Print, from the listing below, the lines starting at the line containing "啊，都忘了自己身在渡假村的床" and ending at the line containing "我注意到她穿著跟昨天同一套的", exactly as they stand, and print nothing else.

(Beginning of MATERIAL SUPPLIED)

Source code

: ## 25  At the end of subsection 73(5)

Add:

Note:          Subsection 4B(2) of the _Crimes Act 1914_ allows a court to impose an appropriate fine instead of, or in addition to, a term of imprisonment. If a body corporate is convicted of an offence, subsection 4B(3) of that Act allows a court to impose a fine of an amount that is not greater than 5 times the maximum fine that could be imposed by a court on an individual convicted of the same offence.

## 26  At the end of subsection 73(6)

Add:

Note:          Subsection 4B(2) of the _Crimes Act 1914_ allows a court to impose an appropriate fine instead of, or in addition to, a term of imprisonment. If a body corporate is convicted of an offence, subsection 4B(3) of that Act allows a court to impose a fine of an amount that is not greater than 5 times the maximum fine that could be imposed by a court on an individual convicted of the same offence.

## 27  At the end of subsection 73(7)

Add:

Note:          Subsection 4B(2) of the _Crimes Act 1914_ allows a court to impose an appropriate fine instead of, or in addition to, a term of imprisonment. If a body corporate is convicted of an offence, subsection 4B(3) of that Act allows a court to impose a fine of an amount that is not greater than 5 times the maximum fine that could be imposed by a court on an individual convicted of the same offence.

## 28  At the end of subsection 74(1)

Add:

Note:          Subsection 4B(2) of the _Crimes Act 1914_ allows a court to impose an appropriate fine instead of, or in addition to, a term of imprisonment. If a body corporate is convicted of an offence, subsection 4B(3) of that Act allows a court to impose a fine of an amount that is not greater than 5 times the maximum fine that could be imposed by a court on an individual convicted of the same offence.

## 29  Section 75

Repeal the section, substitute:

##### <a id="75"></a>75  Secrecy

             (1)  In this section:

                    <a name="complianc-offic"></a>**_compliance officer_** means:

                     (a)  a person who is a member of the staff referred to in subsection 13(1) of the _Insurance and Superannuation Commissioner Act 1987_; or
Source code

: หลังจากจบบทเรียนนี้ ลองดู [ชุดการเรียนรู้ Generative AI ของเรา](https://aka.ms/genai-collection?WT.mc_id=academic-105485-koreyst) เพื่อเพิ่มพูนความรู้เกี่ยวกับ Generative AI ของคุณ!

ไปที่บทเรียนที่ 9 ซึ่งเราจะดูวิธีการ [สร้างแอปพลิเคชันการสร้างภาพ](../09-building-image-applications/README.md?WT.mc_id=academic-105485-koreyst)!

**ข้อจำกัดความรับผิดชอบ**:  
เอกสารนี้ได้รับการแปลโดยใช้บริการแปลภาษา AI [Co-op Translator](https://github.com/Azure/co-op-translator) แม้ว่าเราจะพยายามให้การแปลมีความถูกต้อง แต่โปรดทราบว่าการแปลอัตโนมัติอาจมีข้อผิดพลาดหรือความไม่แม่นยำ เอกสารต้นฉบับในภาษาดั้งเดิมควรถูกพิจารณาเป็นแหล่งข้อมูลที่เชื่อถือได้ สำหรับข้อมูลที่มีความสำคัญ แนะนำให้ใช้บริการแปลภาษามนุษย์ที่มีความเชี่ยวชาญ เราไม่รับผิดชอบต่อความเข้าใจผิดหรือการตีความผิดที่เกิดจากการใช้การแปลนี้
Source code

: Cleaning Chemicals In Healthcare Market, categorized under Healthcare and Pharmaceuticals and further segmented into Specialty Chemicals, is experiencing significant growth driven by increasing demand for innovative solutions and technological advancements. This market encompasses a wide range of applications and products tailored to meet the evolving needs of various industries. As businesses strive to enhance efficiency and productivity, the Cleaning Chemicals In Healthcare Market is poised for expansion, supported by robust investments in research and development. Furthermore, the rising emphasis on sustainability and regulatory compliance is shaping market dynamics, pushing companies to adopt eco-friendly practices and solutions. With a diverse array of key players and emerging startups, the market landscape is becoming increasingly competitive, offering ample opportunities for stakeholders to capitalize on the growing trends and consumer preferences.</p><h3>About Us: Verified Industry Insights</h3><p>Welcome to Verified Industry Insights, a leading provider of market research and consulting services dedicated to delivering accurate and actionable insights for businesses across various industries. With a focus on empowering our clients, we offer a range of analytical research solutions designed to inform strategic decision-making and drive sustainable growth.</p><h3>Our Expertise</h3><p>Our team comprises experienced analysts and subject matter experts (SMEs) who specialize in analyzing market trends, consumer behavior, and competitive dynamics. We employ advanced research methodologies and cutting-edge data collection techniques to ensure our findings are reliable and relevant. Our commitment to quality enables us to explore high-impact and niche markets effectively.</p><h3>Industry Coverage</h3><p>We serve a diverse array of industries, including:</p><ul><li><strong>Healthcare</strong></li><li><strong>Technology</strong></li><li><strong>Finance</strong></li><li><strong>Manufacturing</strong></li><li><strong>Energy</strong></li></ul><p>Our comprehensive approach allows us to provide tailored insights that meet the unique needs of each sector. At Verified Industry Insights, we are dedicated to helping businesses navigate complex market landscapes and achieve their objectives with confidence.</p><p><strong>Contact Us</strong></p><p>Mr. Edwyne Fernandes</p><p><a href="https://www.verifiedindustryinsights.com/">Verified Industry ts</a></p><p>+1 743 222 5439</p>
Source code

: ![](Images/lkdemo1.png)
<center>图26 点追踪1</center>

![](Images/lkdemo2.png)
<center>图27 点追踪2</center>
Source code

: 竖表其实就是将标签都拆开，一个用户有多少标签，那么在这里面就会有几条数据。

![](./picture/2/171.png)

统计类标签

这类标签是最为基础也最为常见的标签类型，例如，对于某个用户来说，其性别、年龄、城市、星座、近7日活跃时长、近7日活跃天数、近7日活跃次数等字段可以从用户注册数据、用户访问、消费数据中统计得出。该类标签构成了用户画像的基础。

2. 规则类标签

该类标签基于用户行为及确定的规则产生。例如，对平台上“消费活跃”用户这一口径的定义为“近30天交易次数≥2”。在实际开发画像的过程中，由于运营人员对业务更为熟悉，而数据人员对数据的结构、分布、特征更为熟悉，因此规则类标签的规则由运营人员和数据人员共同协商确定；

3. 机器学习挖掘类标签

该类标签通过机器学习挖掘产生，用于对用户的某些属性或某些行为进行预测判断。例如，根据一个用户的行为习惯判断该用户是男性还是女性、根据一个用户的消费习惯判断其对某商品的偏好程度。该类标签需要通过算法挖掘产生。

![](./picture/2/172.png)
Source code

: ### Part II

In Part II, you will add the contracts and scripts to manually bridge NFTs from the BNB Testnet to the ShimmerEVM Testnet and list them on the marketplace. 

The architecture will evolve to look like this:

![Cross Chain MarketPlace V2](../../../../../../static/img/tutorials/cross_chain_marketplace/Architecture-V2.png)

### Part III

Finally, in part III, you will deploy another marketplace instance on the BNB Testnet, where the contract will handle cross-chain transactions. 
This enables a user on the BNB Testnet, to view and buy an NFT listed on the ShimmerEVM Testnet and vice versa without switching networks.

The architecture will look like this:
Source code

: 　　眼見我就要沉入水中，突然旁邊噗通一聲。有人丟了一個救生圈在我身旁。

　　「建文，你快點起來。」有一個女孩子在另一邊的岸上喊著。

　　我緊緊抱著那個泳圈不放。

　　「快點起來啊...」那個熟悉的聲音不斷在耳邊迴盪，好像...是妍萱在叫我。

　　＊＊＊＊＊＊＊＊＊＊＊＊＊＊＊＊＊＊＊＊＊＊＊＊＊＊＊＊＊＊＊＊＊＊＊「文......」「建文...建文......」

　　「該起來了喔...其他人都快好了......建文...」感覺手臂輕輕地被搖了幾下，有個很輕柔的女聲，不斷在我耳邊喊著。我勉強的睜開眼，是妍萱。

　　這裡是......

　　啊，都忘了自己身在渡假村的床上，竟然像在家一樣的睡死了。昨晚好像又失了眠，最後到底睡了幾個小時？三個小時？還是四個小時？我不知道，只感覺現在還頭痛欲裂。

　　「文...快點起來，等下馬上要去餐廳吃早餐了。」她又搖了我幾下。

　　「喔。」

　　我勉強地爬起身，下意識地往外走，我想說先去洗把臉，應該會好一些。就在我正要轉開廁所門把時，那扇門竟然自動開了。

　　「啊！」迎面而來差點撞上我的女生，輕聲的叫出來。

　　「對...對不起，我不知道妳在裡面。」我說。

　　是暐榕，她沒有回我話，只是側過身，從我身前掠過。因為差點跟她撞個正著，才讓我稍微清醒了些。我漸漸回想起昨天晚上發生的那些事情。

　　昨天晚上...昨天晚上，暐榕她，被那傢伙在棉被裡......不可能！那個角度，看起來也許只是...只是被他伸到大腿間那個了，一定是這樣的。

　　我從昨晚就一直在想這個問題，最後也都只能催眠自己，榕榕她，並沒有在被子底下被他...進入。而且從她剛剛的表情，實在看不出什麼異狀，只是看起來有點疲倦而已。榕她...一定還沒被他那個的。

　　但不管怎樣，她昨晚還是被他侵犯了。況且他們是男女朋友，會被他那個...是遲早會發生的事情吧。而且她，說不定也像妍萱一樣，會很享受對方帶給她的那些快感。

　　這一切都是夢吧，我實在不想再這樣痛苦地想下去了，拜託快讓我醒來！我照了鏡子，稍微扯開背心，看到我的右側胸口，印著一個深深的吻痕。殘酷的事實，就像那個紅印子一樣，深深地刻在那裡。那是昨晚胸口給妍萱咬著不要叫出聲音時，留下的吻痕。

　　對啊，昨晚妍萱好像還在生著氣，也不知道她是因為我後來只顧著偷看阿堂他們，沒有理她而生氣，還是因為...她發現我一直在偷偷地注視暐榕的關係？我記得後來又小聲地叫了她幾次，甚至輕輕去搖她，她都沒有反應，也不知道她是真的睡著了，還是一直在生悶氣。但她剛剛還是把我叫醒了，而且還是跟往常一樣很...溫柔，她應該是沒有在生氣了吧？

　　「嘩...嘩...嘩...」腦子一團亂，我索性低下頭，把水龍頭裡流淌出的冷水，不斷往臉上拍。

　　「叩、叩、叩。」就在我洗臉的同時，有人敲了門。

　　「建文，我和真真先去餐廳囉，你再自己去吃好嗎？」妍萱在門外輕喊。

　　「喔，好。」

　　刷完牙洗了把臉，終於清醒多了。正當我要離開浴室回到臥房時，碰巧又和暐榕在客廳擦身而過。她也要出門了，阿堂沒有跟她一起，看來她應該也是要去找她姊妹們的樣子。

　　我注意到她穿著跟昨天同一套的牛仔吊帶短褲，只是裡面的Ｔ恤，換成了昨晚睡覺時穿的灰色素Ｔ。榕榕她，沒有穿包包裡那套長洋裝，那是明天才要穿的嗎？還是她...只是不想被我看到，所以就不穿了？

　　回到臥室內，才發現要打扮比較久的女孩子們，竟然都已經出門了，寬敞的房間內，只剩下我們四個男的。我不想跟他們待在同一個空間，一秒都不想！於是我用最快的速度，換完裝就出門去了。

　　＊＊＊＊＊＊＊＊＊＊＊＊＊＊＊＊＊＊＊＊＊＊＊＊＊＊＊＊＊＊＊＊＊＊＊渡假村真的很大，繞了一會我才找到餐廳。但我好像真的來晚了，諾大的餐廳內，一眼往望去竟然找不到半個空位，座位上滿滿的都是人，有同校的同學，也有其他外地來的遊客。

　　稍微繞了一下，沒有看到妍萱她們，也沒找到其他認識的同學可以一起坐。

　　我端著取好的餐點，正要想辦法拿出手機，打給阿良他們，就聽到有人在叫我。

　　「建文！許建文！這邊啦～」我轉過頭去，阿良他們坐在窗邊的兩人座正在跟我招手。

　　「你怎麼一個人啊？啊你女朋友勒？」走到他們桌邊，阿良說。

(End of MATERIAL SUPPLIED)

OUTPUT:
　　啊，都忘了自己身在渡假村的床上，竟然像在家一樣的睡死了。昨晚好像又失了眠，最後到底睡了幾個小時？三個小時？還是四個小時？我不知道，只感覺現在還頭痛欲裂。

　　「文...快點起來，等下馬上要去餐廳吃早餐了。」她又搖了我幾下。

　　「喔。」

　　我勉強地爬起身，下意識地往外走，我想說先去洗把臉，應該會好一些。就在我正要轉開廁所門把時，那扇門竟然自動開了。

　　「啊！」迎面而來差點撞上我的女生，輕聲的叫出來。

　　「對...對不起，我不知道妳在裡面。」我說。

　　是暐榕，她沒有回我話，只是側過身，從我身前掠過。因為差點跟她撞個正著，才讓我稍微清醒了些。我漸漸回想起昨天晚上發生的那些事情。

　　昨天晚上...昨天晚上，暐榕她，被那傢伙在棉被裡......不可能！那個角度，看起來也許只是...只是被他伸到大腿間那個了，一定是這樣的。

　　我從昨晚就一直在想這個問題，最後也都只能催眠自己，榕榕她，並沒有在被子底下被他...進入。而且從她剛剛的表情，實在看不出什麼異狀，只是看起來有點疲倦而已。榕她...一定還沒被他那個的。

　　但不管怎樣，她昨晚還是被他侵犯了。況且他們是男女朋友，會被他那個...是遲早會發生的事情吧。而且她，說不定也像妍萱一樣，會很享受對方帶給她的那些快感。

　　這一切都是夢吧，我實在不想再這樣痛苦地想下去了，拜託快讓我醒來！我照了鏡子，稍微扯開背心，看到我的右側胸口，印著一個深深的吻痕。殘酷的事實，就像那個紅印子一樣，深深地刻在那裡。那是昨晚胸口給妍萱咬著不要叫出聲音時，留下的吻痕。

　　對啊，昨晚妍萱好像還在生著氣，也不知道她是因為我後來只顧著偷看阿堂他們，沒有理她而生氣，還是因為...她發現我一直在偷偷地注視暐榕的關係？我記得後來又小聲地叫了她幾次，甚至輕輕去搖她，她都沒有反應，也不知道她是真的睡著了，還是一直在生悶氣。但她剛剛還是把我叫醒了，而且還是跟往常一樣很...溫柔，她應該是沒有在生氣了吧？

　　「嘩...嘩...嘩...」腦子一團亂，我索性低下頭，把水龍頭裡流淌出的冷水，不斷往臉上拍。

　　「叩、叩、叩。」就在我洗臉的同時，有人敲了門。

　　「建文，我和真真先去餐廳囉，你再自己去吃好嗎？」妍萱在門外輕喊。

　　「喔，好。」

　　刷完牙洗了把臉，終於清醒多了。正當我要離開浴室回到臥房時，碰巧又和暐榕在客廳擦身而過。她也要出門了，阿堂沒有跟她一起，看來她應該也是要去找她姊妹們的樣子。

　　我注意到她穿著跟昨天同一套的牛仔吊帶短褲，只是裡面的Ｔ恤，換成了昨晚睡覺時穿的灰色素Ｔ。榕榕她，沒有穿包包裡那套長洋裝，那是明天才要穿的嗎？還是她...只是不想被我看到，所以就不穿了？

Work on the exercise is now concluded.